AWS EMR (Elastic MapReduce)

AWS EMR (Elastic MapReduce) is a managed big data platform that runs distributed processing frameworks — Apache Spark, Hadoop, HBase, Presto/Trino, Flink, and Hive — on dynamically provisioned EC2, EKS, or serverless compute. EMR removes the need to install, configure, and patch the underlying cluster while preserving full access to open-source APIs and tunable cluster shape.

Key Features:

Managed Service: AWS EMR handles the provisioning, configuration, and tuning of the cluster, freeing you from managing the underlying infrastructure.
Scalability: EMR can easily scale up or down based on your data processing needs, allowing you to adjust resources to optimize costs.
Integration with AWS Services: EMR integrates seamlessly with other AWS services such as S3, DynamoDB, and Redshift, enabling you to store, process, and analyze data across the AWS ecosystem.

_Required action A_: Condense the paragraph of the AWS EMR overview that begins "AWS EMR (Elastic MapReduce) is a managed big data platform" into a short bulleted list that keeps its main facts.
_Required action B_: From the AWS EMR overview, pull out word for word the part that opens with the words containing "AWS EMR (Elastic MapReduce) is" and closes with "the AWS ecosystem.".

Collected data
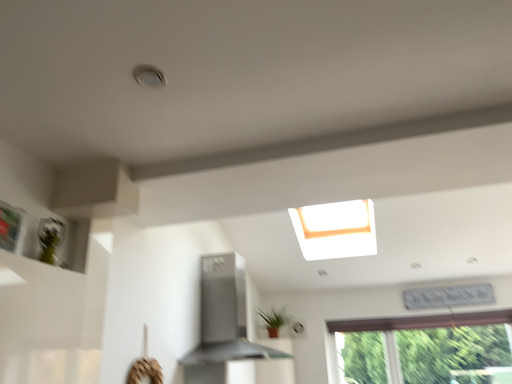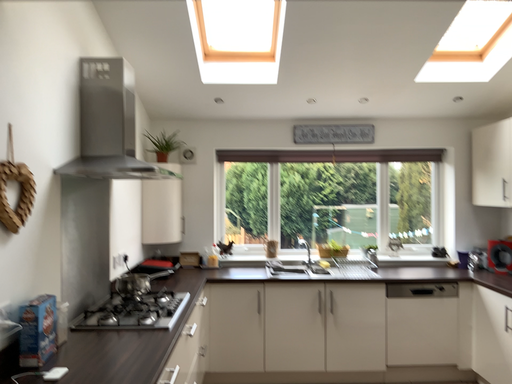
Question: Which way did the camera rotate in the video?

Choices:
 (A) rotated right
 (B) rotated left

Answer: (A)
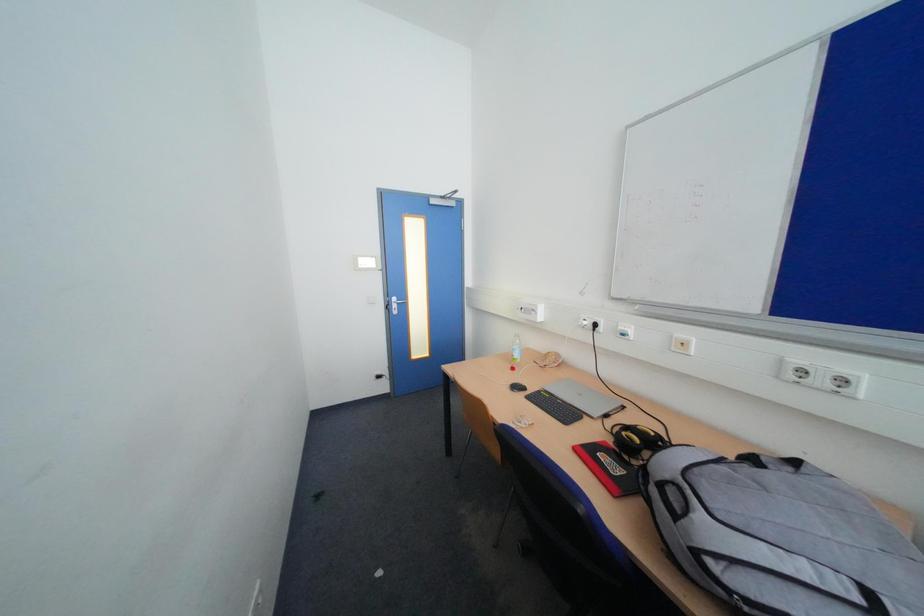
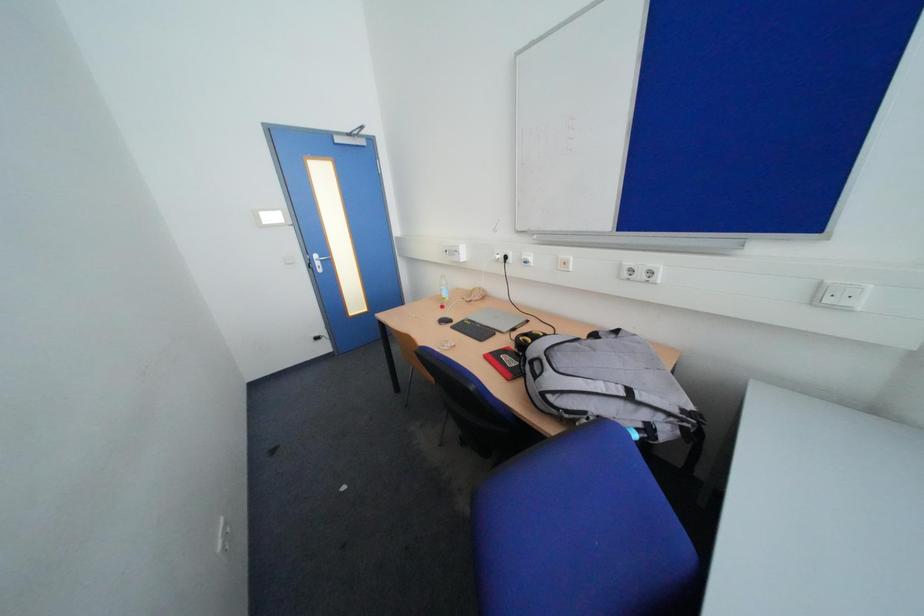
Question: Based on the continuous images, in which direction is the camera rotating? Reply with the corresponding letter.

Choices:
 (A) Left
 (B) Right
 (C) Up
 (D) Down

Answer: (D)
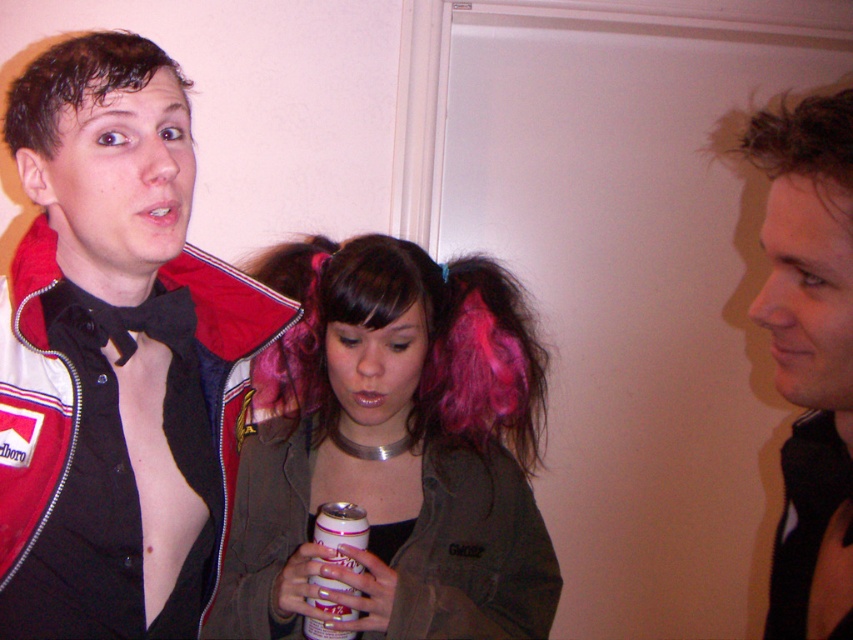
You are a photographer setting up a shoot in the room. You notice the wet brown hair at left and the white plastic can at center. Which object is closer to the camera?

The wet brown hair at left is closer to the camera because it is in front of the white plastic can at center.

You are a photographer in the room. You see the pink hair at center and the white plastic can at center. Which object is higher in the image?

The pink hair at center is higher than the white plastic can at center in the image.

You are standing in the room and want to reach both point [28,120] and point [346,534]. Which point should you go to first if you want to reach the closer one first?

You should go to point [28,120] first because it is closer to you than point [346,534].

_Response A_:
- A managed big data platform for distributed processing frameworks: Apache Spark, Hadoop, HBase, Presto/Trino, Flink, and Hive
- Runs on dynamically provisioned EC2, EKS, or serverless compute
- Removes the need to install, configure, and patch the underlying cluster
- Keeps full access to open-source APIs and a tunable cluster shape

_Response B_:
AWS EMR (Elastic MapReduce) is a managed big data platform that runs distributed processing frameworks — Apache Spark, Hadoop, HBase, Presto/Trino, Flink, and Hive — on dynamically provisioned EC2, EKS, or serverless compute. EMR removes the need to install, configure, and patch the underlying cluster while preserving full access to open-source APIs and tunable cluster shape.

Key Features:

Managed Service: AWS EMR handles the provisioning, configuration, and tuning of the cluster, freeing you from managing the underlying infrastructure.
Scalability: EMR can easily scale up or down based on your data processing needs, allowing you to adjust resources to optimize costs.
Integration with AWS Services: EMR integrates seamlessly with other AWS services such as S3, DynamoDB, and Redshift, enabling you to store, process, and analyze data across the AWS ecosystem.